Professor Christopher Howe

Christopher Howe studied Natural Sciences at Christ’s College, Cambridge, before staying on to undertake a PhD on the characterisation of chloroplast DNA in wheat. He was elected to a Fellowship at Corpus Christi in 1983, and joined the staff of the Department of Biochemistry. He was appointed a Reader in 2000, and Professor in Plant and Microbial Biochemistry in 2005. He has been Director of Preclinical Medicine at Corpus Christi since 1987, and Warden of Leckhampton from 1999-2004. His main field of research, inspired by a lifelong interest in geology, is in the evolutionary origins and molecular biology of eukaryotic organelles, and chloroplasts in particular. He is the author of two books: Nucleic Acids Sequencing: a Practical Approach (1989) and Gene Cloning and Manipulation (1995).


 

Dr Brian Hazleman

Brian Hazleman was appointed Consultant at Addenbrooke’s Hospial in 1973 after postgraduate training at the London Hospital and in Oxford. He founded and directed the Rheumatology Research Unit from 1974, encompassing a programme of both clinical and basic research into joint disease. In 1990, he established the Cambridge Arthritis Research Endeavour (CARE) to support patient care and rheumatology research in the region. He has been President of the British Society of Rheumatology (1998-2000). He has been a Fellow of Corpus Christi since 1981. He has authored multiple medical textbooks, including Soft Tissue Rheumatology, voted Medical Textbook of the Year, 2004.


 

Professor David Ibbetson

David Ibbetson obtained his BA and PhD in Law at Corpus Christi College, Cambridge. In 1980, he became a Fellow and Tutor in Law at Magdalen College, Oxford. He returned to Corpus Christi in 2000, following his appointment as Regius Professor of Civil Law at the Faculty of Law. In 2004, he succeeded Christopher Howe as Warden of Leckhampton, a position which he still holds.

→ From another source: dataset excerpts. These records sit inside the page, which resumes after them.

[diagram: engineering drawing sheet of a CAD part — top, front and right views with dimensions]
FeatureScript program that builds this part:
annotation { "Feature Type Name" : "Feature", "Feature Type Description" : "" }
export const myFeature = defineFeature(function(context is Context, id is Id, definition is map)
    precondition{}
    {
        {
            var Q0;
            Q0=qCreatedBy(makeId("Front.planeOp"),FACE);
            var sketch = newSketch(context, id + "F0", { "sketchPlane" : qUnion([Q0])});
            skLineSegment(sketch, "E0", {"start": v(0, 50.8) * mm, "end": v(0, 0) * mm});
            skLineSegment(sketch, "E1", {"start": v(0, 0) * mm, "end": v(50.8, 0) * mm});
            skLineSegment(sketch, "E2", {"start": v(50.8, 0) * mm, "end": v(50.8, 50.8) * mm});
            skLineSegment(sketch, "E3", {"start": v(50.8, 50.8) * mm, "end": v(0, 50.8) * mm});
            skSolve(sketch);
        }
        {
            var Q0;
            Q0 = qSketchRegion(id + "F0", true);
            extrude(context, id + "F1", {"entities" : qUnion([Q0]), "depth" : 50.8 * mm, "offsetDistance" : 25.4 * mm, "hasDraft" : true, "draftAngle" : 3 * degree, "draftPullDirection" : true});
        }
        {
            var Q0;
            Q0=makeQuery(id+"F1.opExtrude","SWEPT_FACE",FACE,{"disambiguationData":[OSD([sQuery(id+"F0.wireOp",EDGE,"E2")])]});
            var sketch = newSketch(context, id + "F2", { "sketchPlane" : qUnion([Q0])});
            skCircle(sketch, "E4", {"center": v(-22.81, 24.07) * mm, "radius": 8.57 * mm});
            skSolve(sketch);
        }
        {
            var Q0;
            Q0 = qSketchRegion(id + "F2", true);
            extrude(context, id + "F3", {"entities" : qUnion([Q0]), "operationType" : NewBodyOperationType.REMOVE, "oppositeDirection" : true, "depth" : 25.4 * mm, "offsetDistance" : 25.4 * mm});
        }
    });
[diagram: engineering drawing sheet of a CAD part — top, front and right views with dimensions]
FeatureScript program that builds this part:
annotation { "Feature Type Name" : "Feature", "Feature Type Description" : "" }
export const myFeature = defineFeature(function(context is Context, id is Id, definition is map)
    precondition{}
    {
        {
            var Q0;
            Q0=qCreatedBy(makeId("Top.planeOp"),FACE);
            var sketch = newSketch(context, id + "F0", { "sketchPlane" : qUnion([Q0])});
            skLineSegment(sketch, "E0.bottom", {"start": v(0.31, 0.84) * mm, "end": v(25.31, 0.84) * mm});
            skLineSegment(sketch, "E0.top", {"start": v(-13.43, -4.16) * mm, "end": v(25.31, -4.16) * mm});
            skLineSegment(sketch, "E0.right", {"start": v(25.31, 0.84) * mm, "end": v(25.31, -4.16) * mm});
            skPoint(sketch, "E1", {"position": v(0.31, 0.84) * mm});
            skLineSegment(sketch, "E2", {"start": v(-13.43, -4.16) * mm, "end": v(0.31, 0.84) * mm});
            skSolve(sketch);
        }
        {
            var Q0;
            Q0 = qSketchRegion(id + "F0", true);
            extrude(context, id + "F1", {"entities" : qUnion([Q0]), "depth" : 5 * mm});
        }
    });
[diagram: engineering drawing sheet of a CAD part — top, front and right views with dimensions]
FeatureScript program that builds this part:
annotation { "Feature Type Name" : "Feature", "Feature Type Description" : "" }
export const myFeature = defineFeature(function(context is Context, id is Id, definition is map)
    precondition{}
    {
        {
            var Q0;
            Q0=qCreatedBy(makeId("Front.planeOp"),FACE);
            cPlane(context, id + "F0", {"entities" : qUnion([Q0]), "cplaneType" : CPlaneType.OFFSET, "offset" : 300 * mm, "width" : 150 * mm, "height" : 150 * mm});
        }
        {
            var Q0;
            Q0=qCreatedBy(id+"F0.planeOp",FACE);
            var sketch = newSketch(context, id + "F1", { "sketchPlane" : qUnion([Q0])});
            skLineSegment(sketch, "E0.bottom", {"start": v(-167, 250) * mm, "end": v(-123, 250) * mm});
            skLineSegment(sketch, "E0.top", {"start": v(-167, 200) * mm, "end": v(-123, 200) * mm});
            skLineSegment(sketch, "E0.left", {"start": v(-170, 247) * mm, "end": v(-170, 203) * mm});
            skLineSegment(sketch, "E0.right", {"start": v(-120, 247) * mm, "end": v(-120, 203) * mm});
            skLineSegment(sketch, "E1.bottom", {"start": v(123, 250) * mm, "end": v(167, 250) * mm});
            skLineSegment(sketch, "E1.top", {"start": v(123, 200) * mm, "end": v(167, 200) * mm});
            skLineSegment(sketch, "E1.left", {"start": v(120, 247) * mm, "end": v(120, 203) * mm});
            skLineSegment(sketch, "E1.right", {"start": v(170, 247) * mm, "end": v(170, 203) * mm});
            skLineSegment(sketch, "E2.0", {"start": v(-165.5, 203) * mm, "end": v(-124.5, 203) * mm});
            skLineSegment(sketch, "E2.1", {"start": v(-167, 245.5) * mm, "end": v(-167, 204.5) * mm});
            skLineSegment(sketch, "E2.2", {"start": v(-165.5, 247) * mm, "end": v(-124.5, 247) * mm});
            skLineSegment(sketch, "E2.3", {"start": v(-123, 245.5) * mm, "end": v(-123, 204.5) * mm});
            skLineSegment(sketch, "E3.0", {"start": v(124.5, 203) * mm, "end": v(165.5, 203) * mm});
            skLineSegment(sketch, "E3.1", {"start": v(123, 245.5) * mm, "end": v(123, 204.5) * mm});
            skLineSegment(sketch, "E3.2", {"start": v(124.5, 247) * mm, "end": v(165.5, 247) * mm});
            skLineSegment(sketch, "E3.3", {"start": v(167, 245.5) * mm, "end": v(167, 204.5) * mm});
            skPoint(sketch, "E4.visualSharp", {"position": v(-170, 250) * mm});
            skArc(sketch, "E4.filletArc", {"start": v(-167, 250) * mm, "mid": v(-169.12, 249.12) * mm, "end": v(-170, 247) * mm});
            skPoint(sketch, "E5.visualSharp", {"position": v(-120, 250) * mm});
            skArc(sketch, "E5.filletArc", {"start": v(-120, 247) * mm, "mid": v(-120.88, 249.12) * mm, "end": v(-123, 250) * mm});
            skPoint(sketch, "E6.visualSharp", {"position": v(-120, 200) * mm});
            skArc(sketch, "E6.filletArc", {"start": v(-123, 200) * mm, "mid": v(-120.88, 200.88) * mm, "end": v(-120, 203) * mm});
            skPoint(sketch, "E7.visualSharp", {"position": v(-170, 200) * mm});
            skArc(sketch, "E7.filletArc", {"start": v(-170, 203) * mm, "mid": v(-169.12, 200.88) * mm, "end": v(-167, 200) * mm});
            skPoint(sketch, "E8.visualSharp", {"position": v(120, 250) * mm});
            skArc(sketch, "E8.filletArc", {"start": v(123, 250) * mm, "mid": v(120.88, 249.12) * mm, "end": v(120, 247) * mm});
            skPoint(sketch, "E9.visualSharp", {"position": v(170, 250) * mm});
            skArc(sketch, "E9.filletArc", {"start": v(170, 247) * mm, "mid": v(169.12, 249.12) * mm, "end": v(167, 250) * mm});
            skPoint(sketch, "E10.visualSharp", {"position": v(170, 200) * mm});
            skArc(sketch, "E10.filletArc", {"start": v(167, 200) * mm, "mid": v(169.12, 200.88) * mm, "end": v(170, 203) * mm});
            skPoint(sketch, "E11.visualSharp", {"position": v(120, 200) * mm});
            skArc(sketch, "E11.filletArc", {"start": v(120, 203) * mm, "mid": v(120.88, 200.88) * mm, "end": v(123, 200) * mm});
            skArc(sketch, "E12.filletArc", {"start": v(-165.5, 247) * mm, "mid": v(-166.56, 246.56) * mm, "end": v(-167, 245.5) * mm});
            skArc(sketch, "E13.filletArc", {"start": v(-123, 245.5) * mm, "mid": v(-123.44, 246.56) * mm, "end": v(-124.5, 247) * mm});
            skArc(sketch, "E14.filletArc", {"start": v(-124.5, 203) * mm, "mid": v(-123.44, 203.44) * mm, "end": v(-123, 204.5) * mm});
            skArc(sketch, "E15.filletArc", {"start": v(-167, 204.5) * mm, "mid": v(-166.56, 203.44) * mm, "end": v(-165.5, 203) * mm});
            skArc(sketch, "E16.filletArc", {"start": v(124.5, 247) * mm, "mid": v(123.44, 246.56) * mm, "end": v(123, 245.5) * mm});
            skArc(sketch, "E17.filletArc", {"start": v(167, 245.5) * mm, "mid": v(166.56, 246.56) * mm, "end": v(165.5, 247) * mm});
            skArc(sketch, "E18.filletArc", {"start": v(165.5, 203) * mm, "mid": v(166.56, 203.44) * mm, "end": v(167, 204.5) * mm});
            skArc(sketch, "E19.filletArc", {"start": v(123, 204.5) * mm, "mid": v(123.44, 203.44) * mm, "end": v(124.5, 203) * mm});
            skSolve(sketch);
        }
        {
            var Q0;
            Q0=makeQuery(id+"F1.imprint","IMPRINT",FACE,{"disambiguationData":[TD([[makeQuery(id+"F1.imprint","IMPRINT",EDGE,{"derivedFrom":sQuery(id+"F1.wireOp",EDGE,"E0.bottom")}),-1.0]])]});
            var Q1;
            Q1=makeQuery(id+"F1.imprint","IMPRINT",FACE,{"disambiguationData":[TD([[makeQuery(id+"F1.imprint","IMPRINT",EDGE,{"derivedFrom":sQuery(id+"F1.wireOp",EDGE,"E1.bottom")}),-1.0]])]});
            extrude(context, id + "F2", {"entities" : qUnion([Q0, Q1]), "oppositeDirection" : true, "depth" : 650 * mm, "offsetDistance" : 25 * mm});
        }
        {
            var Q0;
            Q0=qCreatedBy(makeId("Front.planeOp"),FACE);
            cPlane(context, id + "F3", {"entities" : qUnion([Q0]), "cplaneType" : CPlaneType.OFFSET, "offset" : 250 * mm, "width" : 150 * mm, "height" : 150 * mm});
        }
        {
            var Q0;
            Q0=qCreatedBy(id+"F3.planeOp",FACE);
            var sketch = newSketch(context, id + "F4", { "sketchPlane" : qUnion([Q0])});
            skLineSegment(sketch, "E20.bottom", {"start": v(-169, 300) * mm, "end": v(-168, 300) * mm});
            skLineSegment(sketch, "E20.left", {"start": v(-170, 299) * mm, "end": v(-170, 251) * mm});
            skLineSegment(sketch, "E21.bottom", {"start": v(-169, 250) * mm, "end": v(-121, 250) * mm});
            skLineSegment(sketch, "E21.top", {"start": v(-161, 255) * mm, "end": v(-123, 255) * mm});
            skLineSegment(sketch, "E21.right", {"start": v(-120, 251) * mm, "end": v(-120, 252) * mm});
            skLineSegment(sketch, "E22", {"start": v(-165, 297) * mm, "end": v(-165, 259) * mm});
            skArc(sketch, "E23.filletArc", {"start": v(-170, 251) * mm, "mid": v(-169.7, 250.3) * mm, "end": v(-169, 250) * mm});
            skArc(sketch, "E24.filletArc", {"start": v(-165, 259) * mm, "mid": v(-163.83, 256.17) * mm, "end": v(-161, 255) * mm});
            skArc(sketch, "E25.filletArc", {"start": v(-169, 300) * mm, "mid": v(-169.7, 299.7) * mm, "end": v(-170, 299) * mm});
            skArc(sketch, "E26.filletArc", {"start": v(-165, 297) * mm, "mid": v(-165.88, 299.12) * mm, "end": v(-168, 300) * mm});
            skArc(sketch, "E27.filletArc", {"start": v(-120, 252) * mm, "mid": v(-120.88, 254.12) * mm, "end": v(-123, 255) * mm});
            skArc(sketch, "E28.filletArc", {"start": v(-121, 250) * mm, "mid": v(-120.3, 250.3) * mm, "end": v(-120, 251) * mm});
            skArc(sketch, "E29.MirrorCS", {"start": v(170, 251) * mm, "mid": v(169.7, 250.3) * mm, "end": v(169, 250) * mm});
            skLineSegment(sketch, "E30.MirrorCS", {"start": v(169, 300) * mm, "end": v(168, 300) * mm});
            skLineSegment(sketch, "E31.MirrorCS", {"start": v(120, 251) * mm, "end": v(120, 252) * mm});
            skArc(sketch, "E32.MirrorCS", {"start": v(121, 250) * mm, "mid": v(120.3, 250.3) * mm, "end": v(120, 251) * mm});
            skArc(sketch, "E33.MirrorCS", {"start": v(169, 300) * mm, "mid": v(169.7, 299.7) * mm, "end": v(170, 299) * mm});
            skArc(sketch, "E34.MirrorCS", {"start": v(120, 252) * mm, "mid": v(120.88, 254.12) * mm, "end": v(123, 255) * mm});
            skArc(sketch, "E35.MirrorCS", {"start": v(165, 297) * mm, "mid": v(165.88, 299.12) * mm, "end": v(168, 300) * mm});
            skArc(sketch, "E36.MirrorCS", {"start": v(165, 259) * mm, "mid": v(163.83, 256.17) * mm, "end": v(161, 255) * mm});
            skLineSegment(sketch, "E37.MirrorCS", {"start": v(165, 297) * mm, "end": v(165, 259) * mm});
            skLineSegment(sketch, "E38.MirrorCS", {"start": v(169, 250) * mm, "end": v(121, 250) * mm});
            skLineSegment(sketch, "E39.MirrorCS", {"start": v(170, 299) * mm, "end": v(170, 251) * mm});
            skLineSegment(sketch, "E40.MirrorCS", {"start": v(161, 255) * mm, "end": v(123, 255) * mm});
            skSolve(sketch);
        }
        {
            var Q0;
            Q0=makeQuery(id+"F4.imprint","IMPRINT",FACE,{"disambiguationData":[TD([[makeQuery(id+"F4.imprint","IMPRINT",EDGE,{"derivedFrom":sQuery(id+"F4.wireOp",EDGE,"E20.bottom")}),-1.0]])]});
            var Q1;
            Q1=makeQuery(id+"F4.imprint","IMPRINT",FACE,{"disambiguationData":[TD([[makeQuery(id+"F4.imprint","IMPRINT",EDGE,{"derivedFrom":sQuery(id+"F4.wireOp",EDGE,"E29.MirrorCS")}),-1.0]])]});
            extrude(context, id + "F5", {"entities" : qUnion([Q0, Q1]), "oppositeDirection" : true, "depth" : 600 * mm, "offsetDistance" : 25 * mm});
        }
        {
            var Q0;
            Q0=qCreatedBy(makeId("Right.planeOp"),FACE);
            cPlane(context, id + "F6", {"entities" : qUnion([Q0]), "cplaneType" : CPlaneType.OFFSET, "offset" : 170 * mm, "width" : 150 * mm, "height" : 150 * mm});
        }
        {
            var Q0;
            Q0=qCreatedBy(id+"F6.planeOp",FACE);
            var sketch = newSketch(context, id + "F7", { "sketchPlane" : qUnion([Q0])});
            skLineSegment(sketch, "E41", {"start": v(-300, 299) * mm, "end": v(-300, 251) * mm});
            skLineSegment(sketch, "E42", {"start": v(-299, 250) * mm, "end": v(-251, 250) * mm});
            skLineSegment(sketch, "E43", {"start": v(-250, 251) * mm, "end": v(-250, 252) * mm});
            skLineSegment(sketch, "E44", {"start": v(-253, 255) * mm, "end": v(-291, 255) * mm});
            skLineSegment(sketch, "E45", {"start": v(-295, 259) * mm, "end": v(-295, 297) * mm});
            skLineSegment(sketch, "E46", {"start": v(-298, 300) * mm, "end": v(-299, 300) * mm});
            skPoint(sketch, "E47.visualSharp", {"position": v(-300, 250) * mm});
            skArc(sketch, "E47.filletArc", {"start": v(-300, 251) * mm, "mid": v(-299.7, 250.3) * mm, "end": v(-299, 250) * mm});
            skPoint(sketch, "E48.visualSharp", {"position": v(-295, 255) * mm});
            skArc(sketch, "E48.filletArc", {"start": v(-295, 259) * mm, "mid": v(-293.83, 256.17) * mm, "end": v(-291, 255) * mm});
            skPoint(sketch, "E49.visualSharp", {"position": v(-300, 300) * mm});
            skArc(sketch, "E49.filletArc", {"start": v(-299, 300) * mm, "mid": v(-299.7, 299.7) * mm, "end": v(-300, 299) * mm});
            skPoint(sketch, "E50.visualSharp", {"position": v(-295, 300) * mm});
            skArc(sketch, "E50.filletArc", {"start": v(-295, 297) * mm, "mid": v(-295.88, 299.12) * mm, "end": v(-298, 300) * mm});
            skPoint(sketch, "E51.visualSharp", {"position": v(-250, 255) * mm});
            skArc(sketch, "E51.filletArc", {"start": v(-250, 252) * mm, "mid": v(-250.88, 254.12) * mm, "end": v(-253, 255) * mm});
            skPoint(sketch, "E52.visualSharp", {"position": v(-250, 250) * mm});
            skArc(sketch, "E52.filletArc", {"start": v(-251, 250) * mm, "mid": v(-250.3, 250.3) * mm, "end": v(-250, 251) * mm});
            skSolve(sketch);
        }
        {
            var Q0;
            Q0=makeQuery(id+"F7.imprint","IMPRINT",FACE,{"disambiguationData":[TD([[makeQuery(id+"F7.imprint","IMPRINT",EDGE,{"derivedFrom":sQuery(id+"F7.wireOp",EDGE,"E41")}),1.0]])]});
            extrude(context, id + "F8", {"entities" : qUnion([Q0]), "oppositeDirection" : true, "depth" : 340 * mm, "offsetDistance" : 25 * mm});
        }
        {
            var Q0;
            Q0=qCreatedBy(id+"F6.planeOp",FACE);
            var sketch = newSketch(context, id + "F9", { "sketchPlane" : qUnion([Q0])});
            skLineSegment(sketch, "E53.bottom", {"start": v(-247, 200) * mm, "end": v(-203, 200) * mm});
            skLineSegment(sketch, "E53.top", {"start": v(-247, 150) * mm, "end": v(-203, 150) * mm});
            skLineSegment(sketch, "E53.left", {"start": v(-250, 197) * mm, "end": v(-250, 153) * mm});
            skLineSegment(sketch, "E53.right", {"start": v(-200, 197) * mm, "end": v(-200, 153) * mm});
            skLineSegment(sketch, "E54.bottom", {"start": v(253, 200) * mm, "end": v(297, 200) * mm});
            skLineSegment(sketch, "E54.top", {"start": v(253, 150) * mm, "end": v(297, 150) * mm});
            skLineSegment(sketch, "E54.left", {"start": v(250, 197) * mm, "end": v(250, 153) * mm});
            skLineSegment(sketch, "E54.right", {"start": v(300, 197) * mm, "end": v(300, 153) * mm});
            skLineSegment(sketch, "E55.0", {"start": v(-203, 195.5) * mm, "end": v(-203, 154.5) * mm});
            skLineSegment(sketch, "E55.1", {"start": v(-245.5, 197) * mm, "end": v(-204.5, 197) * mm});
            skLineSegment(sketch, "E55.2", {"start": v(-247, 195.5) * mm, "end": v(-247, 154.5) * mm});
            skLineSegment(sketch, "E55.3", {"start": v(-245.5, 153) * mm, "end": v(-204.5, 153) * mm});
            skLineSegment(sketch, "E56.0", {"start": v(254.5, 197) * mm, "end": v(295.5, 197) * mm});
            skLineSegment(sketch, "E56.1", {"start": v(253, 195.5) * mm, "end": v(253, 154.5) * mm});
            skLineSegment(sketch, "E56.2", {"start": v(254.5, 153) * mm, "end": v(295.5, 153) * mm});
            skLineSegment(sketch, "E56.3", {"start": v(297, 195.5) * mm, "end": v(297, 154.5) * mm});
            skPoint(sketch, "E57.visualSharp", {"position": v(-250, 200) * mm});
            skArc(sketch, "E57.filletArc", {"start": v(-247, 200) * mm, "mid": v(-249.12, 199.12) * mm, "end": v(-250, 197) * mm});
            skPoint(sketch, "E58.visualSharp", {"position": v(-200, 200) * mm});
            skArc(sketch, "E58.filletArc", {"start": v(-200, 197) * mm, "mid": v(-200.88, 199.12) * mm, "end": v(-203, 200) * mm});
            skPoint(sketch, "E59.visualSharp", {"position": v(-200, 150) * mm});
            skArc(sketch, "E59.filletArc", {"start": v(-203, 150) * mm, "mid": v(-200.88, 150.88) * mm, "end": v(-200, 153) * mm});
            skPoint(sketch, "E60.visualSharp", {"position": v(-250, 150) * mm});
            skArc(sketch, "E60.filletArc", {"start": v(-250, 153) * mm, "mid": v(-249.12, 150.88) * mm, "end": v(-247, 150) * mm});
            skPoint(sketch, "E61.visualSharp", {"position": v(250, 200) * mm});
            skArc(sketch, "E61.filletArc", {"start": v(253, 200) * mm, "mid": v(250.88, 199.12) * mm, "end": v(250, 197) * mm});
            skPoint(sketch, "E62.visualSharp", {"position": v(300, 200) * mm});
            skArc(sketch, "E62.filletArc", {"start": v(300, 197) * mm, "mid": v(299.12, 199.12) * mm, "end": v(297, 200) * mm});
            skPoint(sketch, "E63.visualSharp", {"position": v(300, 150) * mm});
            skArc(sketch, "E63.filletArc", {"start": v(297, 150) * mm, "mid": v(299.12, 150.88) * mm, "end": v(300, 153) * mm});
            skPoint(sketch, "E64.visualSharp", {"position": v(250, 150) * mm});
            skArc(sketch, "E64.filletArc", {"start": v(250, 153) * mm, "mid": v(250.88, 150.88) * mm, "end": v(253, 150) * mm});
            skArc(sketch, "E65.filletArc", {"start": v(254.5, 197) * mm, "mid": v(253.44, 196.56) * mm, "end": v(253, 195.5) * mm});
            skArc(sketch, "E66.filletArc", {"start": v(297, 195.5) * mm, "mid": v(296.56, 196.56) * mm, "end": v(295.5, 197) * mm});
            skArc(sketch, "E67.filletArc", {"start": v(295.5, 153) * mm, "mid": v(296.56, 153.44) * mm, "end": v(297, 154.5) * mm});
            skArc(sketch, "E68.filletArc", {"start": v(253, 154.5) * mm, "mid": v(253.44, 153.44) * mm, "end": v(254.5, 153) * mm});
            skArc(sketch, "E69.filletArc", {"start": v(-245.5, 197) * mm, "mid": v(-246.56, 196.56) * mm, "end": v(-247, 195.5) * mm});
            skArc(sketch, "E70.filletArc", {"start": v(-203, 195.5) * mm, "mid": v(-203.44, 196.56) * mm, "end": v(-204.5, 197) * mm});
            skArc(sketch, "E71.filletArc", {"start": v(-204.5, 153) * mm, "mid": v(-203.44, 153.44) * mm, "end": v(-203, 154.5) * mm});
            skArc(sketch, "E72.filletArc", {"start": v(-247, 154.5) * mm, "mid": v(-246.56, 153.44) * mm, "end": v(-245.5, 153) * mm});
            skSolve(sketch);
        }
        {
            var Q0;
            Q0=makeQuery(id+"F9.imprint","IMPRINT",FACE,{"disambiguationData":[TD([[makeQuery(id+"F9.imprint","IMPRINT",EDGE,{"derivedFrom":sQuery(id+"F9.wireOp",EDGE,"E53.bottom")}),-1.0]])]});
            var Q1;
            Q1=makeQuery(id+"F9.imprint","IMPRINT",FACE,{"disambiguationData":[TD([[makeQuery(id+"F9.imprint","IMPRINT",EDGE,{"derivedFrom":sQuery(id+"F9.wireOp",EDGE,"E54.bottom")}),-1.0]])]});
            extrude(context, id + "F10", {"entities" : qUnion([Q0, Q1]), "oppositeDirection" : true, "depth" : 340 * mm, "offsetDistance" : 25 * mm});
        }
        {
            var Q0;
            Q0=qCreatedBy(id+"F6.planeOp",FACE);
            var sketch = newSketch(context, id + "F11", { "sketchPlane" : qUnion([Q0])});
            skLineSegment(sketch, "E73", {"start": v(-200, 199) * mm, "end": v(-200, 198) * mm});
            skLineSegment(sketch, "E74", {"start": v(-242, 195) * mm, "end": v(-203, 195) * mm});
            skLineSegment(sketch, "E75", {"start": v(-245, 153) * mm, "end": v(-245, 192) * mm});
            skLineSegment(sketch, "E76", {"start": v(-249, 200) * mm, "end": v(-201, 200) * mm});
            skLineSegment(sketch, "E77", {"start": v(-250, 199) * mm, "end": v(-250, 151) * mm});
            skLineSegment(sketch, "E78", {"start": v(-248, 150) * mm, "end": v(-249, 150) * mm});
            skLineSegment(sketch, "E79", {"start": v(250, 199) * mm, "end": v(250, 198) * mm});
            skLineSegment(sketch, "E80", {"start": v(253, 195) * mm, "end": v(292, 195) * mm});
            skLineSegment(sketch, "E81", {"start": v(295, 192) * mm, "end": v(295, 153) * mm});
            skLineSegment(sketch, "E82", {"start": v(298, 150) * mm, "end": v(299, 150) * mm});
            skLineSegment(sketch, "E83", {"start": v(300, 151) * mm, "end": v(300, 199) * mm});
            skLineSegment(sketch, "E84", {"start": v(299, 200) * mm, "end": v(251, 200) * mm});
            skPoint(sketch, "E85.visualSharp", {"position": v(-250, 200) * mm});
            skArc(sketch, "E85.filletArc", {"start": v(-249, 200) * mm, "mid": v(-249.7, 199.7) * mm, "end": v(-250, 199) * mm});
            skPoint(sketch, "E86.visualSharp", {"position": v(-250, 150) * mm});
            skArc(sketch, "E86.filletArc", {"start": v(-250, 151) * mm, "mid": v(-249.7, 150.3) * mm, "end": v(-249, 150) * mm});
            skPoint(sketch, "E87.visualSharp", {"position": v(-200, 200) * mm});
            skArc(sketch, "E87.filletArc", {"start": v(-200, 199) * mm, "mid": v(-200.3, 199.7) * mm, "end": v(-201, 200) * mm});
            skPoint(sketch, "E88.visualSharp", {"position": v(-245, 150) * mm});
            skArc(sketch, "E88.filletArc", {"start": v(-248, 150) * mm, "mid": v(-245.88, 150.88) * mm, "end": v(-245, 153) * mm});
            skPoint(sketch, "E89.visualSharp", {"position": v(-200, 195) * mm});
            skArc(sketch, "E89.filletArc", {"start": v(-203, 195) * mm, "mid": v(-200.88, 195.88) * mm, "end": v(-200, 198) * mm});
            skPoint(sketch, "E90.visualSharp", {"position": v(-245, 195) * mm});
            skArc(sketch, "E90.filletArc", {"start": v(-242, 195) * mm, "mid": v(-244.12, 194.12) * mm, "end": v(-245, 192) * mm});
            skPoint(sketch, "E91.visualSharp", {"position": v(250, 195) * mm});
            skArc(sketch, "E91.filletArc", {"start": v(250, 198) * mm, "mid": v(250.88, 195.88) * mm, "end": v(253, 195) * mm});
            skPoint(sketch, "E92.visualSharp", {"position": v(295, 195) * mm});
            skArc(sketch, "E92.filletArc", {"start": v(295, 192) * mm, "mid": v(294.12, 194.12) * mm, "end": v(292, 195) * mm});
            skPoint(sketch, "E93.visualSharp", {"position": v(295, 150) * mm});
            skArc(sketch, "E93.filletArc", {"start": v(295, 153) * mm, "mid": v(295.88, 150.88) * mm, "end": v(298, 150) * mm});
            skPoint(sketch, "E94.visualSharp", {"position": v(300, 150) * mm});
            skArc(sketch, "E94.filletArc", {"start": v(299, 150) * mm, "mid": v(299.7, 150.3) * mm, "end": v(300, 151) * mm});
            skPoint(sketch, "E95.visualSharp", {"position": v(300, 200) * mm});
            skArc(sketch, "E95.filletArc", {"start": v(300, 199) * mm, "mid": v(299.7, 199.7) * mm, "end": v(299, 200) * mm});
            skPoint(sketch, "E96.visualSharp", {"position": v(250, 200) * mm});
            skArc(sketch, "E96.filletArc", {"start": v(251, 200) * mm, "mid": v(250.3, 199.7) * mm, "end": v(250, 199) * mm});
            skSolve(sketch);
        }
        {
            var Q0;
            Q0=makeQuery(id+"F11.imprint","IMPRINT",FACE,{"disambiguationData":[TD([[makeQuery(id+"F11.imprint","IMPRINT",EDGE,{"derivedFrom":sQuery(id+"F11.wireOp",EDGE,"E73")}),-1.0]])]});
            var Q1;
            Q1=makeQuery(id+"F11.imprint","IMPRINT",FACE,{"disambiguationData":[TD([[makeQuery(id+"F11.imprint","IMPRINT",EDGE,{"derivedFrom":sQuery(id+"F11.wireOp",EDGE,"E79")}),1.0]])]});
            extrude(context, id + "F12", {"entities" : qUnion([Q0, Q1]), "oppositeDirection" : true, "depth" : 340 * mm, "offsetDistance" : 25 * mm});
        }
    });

His main work is in English and European legal history, and in particular on the historical relationship between English Common Law and the legal systems and legal thought of the rest of Europe. He has published articles on a wide range of subjects, and is the author of The Roman Law Tradition (1994) and A Historical Introduction to the Law of Obligations (1999).


 

Dr Alexis Joannides

Alexialexiss Joannides came to read Medicine at Corpus in 2000. He graduated with a BA in Pathology before undertaking a PhD in neuroscience as part of the Cambridge MB/PhD programme. Between 2007 and 2008, he was Chairman of the Lewis Society’s Founding Committee. His is now a  fellow in Clinical Neuroscience / Clinical Lecturer in Neurosurgery. His research interests include clinical heterogeneity of acquired brain injury and molecular pathogenesis of diffuse axonal injury and he supervises 1st year development and 2nd year neuroanatomy.